→ Tasks to carry out:
[a] Retype the year-abroad blog post word for word, everything from "The times, they" down to "wasn't that bad.".
[b] Extend the blog about a year abroad in Japan, picking up right after its final sentence.

Saturday, 4 August 2012

Wrapping things up

I had no idea I'd left this for over two months. I knew it was well overdue for an update, but I guess I just didn't feel as if I really had anything of value to say.

My year abroad is coming to a close now, and I don't feel that I can sum up how I feel about it quite yet. Usually if someone asks, my standard response is a shrug and no more than "alright." It's not that I'm bitter, at least, most of the time, it's just that if I look back on what I've done this year, something feels lacking.

If I could focus the root problem of why things didn't go quite as planned, I'd say it's to do with the fact that I didn't get a well paying part time job, or even a marginally decent paying job. I didn't get a scholarship. Due to Facebook and such, it was quite easy to see what everyone else was doing. Those who did receive a scholarship tended to go to Disneyland several times at once, frequently socialised, and went travelling across Japan, and in some cases to other countries. It genuinely bugs me that money was such an issue this year. I've never been especially good at Japanese, my marks have always been in the lower tier, which makes it understandable that I wouldn't be eligible for a scholarship or anything of the sort. I just feel that my progress has been more stunted by not being able to really get involved in any social groups, and more often than not, debate whether I can really afford a new grammar or kanji book.

That is, in fact, what I've spent most of this year doing. Staying in my room, and studying. Granted, it will be useful for my degree, but it doesn't feel as if that was how this year was supposed to go. Before I went, some seniors told me that "it's the best year of your life", but it really doesn't seem that way. I feel I could get as beneficial an experience from staying in England and studying there instead.

But, I don't want to just harp on and on and on about how much this year feels like a missed oppurtunity, because there have been some good things that came out of it. I do feel as if I have developed my Japanese, and social skills, and I guess "life skills", if those really count for much. I've got a good idea who my friends are, who I can count on, and I did have the pleasure of making some new friends, which will hopefully be lasting ones. I was able to go to a few events and places, and meet a couple of celebrities, albeit in very niche circles.

I know from the start, Sheffield told us that we should not compare our year abroad to others, that it is "our year", but that doesn't help a slight odd taste when some people had clear advantages over others, or completely different experiences. I'm not only speaking about myself there either, I know I had it better than some, which is why it feels bad that I'm complaining, but I just have to vent that kind of thing while it's still fresh in my mind.

One thing I do know, is that this isn't the end. I've reinvigorated my interest in the language, I have some new goals that are not just limited to what Sheffield has to offer me, and I do plan to return to Japan. If I look at those problems I've just listed, I can't blame "Japan", as some nonspecific entity for them all. A lot of them were to do with my university. I know also I should blame myself for a lot of that, as I let myself believe certain things and have certain expectations.

It'll be a long time before the benefits of this year become truly apparent I think, but I'll be sure to try and get at least one last, final post on here before I'm back in England.

Friday, 18 May 2012

The times, they are a changin'

This week, I bought some ground coffee instead of instant by mistake. Lacking a filter, I learnt that you can use a sock instead. It wasn't that bad.

I think this sums up where things stand with me at the moment.

→ Data for analysis:
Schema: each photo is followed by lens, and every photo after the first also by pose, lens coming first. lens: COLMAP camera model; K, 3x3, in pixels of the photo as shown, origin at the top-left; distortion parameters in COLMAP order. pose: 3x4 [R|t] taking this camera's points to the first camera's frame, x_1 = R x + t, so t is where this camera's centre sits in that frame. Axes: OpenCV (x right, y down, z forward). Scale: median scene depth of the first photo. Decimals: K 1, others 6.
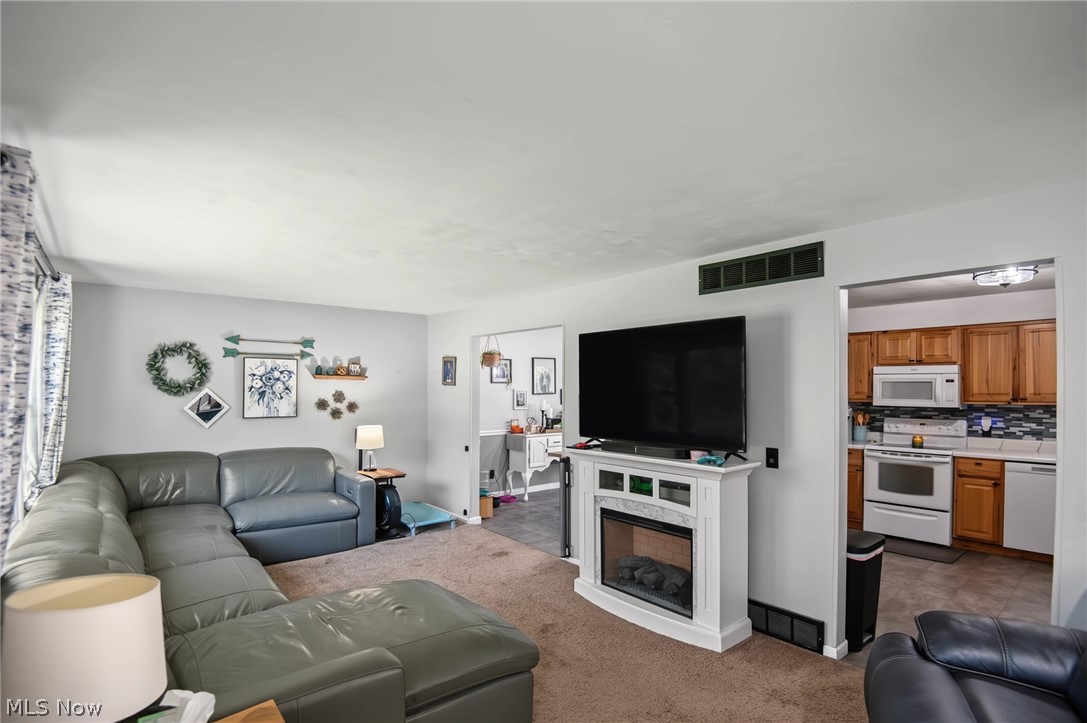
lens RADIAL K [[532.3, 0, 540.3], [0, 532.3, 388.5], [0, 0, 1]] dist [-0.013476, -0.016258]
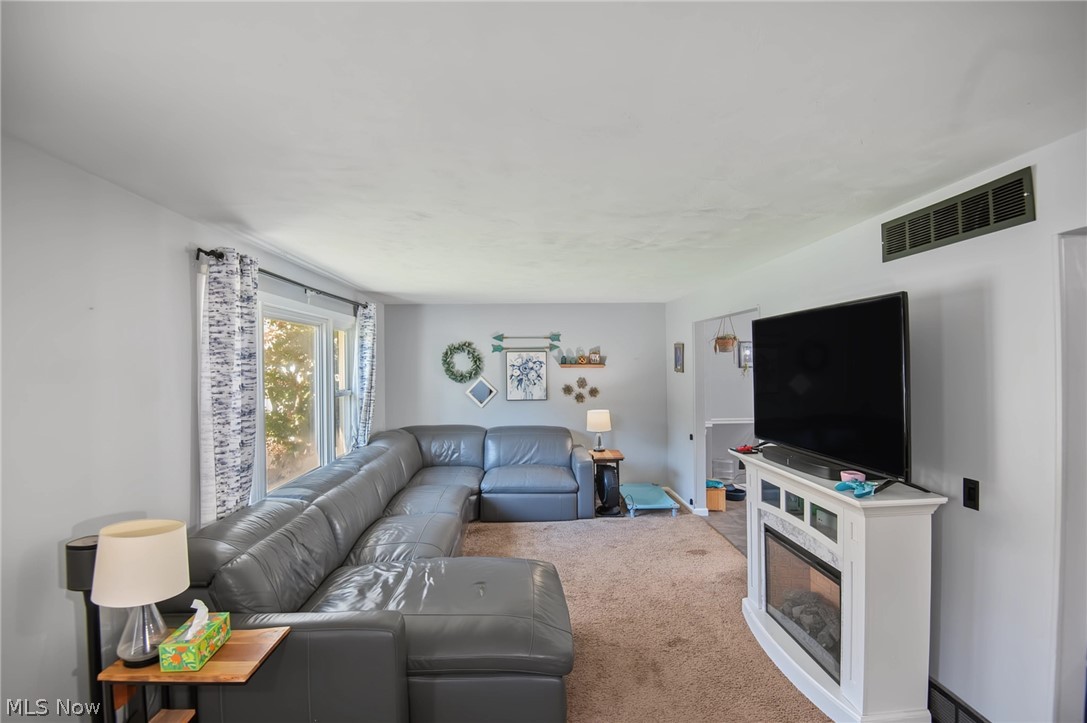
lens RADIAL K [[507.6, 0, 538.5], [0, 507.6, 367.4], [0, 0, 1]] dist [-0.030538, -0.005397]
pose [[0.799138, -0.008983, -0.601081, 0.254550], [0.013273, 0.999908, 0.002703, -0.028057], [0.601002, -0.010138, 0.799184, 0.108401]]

* * *

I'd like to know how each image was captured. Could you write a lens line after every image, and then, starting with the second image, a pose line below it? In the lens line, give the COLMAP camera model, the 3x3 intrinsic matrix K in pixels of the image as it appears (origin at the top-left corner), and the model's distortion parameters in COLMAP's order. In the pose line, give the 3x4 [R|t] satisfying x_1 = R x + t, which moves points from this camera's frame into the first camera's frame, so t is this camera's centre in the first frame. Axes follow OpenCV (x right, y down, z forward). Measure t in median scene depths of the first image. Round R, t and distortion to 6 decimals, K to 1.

* * *

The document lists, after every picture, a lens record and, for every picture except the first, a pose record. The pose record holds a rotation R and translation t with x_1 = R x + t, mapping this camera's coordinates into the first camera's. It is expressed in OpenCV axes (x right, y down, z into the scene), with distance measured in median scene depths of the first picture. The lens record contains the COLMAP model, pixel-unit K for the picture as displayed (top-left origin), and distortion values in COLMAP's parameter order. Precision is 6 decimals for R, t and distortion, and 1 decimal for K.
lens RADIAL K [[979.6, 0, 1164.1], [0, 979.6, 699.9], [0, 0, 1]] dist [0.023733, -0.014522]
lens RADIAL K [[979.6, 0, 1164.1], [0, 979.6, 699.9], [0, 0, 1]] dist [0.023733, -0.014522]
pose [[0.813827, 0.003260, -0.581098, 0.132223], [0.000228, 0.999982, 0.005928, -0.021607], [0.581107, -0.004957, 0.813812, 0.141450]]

→ Answer set:
[a]
The times, they are a changin'

This week, I bought some ground coffee instead of instant by mistake. Lacking a filter, I learnt that you can use a sock instead. It wasn't that bad.

[b]
As usual, it's been a while since my last visit. My girlfriend has been and gone, I've got back into the regular routine of lectures and... that's probably about it really. I'll go into detail as I go along until things are up to date again.

Over a month ago now, Monika came to stay in Tokyo for about two and a half weeks. It's not exactly fresh in my memory, but we spent a large amount of that time exploring Tokyo, and I got to have an idea of what it's like to be a tourist here. Needless to say, I'm now of the mindset that Tokyo is best experienced as one. I think the main places I went to that were new to me were Ueno, Odaiba and Disney Land. She had a huge list of places to visit, and I think we did less than half of that, entirely due to time and money limits. It was a busy few weeks, but it was easily one of the highlights. There's not a great deal to say about it outside of the photos that can be seen on my Facebook, I guess.

Classes have been a bit different for me now. I've decided to focus more on preparing for JLPT tests, and as the classes at Hosei do not count towards my grade at Sheffield in any sense, I decided to drop the ones that aren't language. While this does mean I'm getting an E grade, it still means I can pass the year, and not feel like I'm putting a lot of effort into something that doesn't count for anything. In a sense I have more free time, but that time is being put into studying Japanese, so not a great deal has changed there.

I also made my debut on Japanese TV recently. It wasn't anything particulary outstanding, merely impressions foreigners have of Japan, and I was limited to talking about food for the most part, but it was an interesting experience. It was exactly scripted, but it was very directed, with a lot of re-takes and prompts to answer in a certain fashion. What's annoying is that I don't think I'm going to be able to see the show, as I don't have access to a TV at the time the show is broadcasted, what with being in the dorm.

Outside of that, the only real change has been that I've come to the realisation that Japan isn't really for me. I know that I enjoy learning, using and improving my Japanese, but living in this country doesn't suit me. I'd still consider visiting, and maybe applying for the JET programme, as that would entail not being in Tokyo, which I feel might be a major contributing factor to this feeling, but yeah. Not really something I expected to feel this year.

Not sure when I'll update next, doing very little outside of studying from now on.

Sunday, 1 April 2012

Spring

At long last, Spring seems to have arrived. It's been almost too cold as of late, which leads me to think that I've almost certainly acclimatised by now, but the comfort of that doesn't really give me much in the way of actual comfort. The lack of insulation in Japan hasn't made it easy at all. I also kinda feel as if I have hayfever at the moment, which isn't ideal!

Trees are starting to bloom in Tokyo, and I've seen a number of sakura trees that have begun blossoming. I've seen a few photos from around Kyoto and they're very much in bloom at the moment, so that should gradually develop over the coming weeks. Almost perfect timing for the missus visiting in a matter of days.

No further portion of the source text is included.